Gustavo Jorge
- Date of birth: October 24, 1971 (age 53)
- Place of birth: Gustavo Martin Jorge

Rugby union career
- Position(s): Wing

Senior career
- Years: Team / Apps / (Points)
- Club Pucará /  / ()
- CASI /  / ()
- 2007-2008: Club Pucará /  / ()

International career
- Years: Team / Apps / (Points)
- 1989-1994: Argentina / 23 / (111)

National sevens team
- Years: Team /  / Comps
- Argentina 7s

= Gustavo Jorge =

Argentine rugby union player and coach

Gustavo Martín Jorge (born 24 October 1971 in Lomas de Zamora) is a former Argentine rugby union player and a current coach. He played as a wing.

He played for Club Pucará and Club Atletico San Isidro in the Nacional de Clubes in Argentina. He returned to Club Pucará where he finished his player career in 2007/08.

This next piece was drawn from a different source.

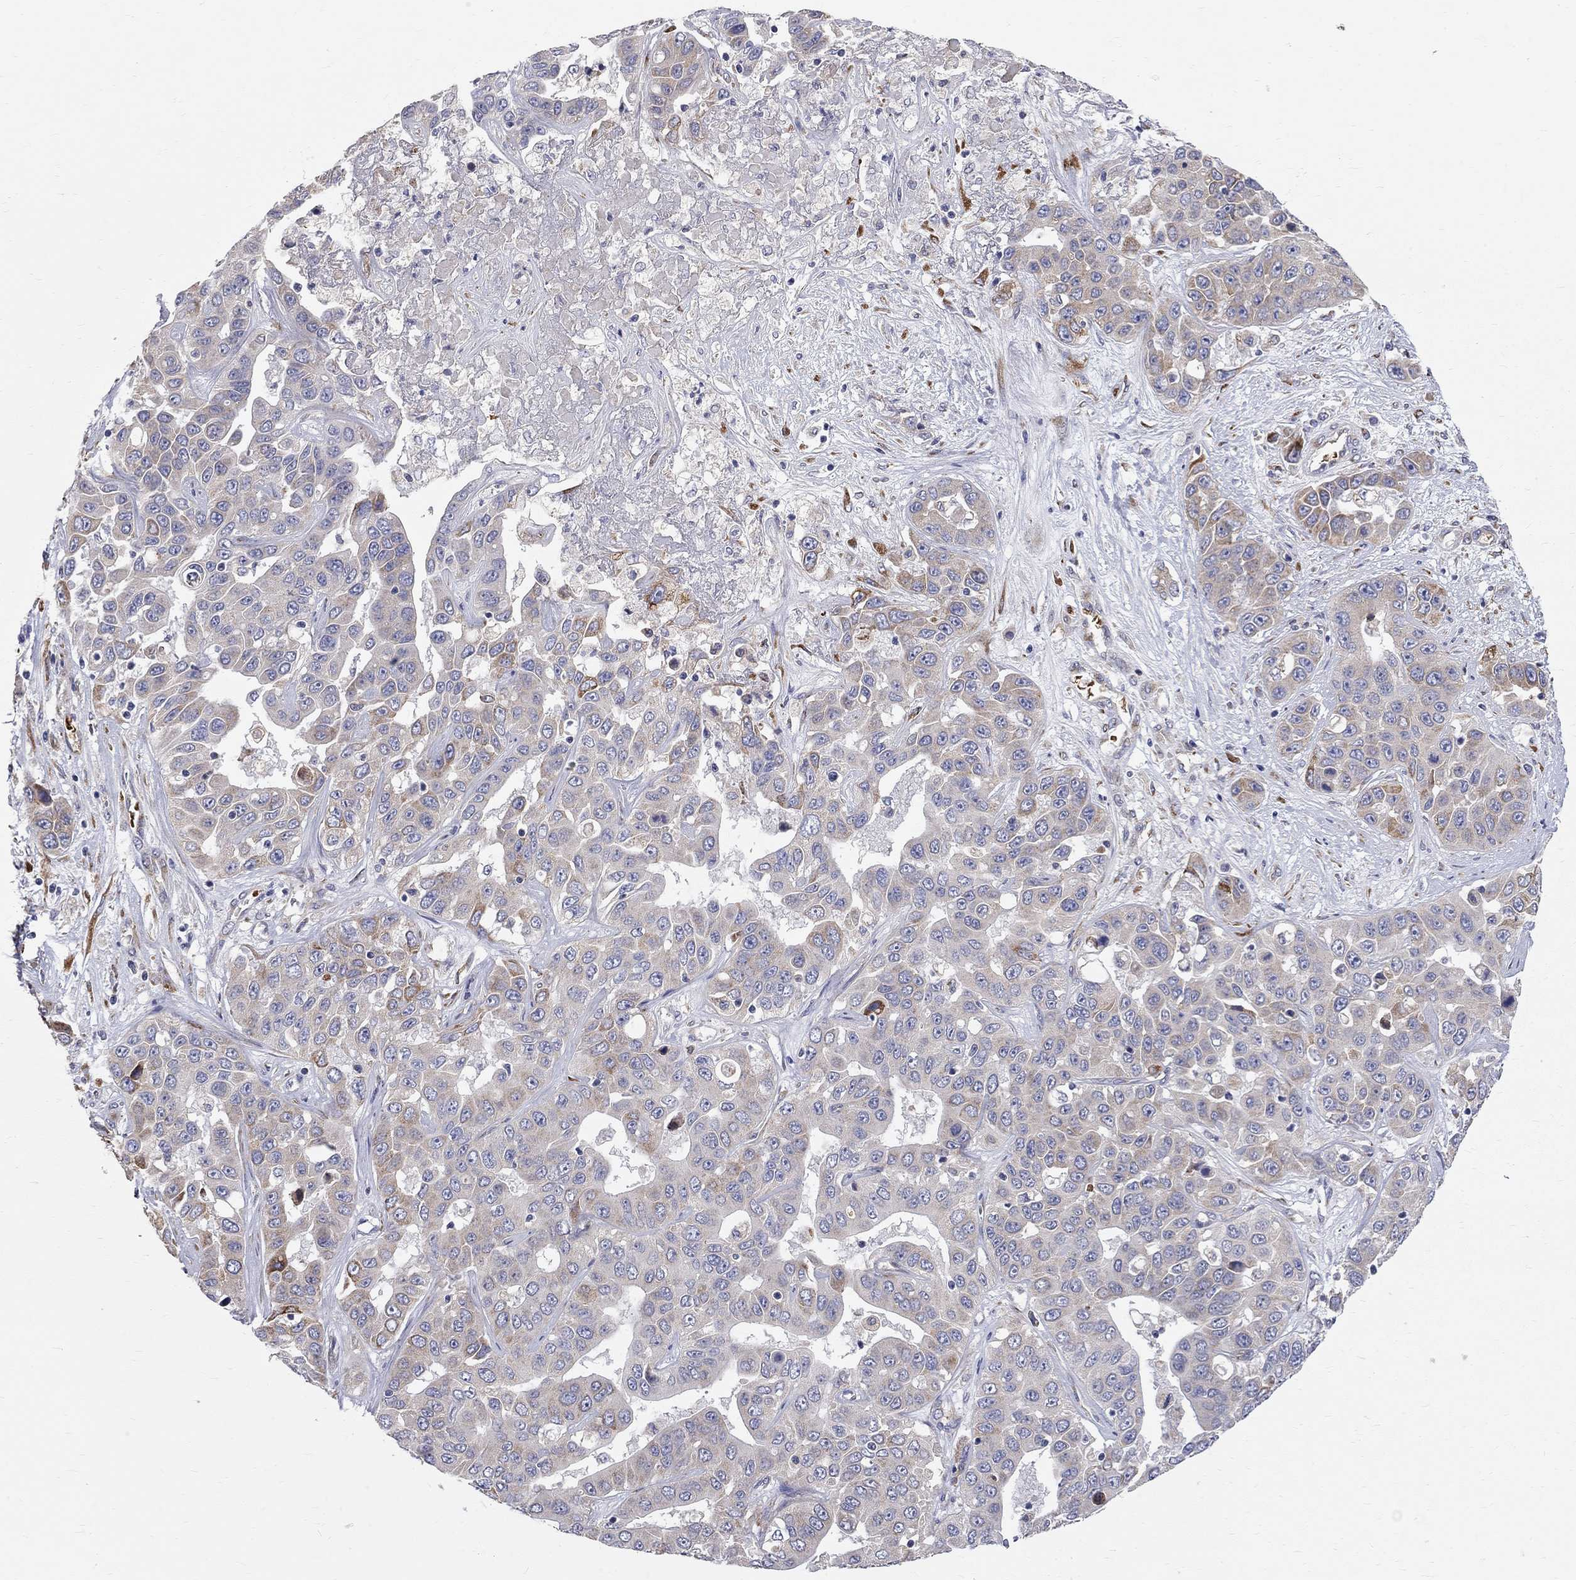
{"staining": {"intensity": "weak", "quantity": "<25%", "location": "cytoplasmic/membranous"}, "tissue": "liver cancer", "cell_type": "Tumor cells", "image_type": "cancer", "snomed": [{"axis": "morphology", "description": "Cholangiocarcinoma"}, {"axis": "topography", "description": "Liver"}], "caption": "This is an IHC histopathology image of liver cancer (cholangiocarcinoma). There is no expression in tumor cells.", "gene": "CASTOR1", "patient": {"sex": "female", "age": 52}}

Jorge had 23 caps for Argentina, since his debut, at the 103-9 win over Brazil, at 8 October 1989, in Montevideo, for the South American Rugby Championship, when he was only 17 years old, making him the youngest ever player for the "Pumas". He scored 6 tries in that game. He scored 24 tries, 111 points on aggregate during his international career. He was called for the 1991 Rugby World Cup but he never played. His last game was at the 16-11 win over the United States, at 20 June 1994, in Buenos Aires, for the 1995 Rugby World Cup qualifyings. He was only 22 years old but did not play again for the "Pumas".

He has been a coach for the youth categories at Club Pucará since his retirement.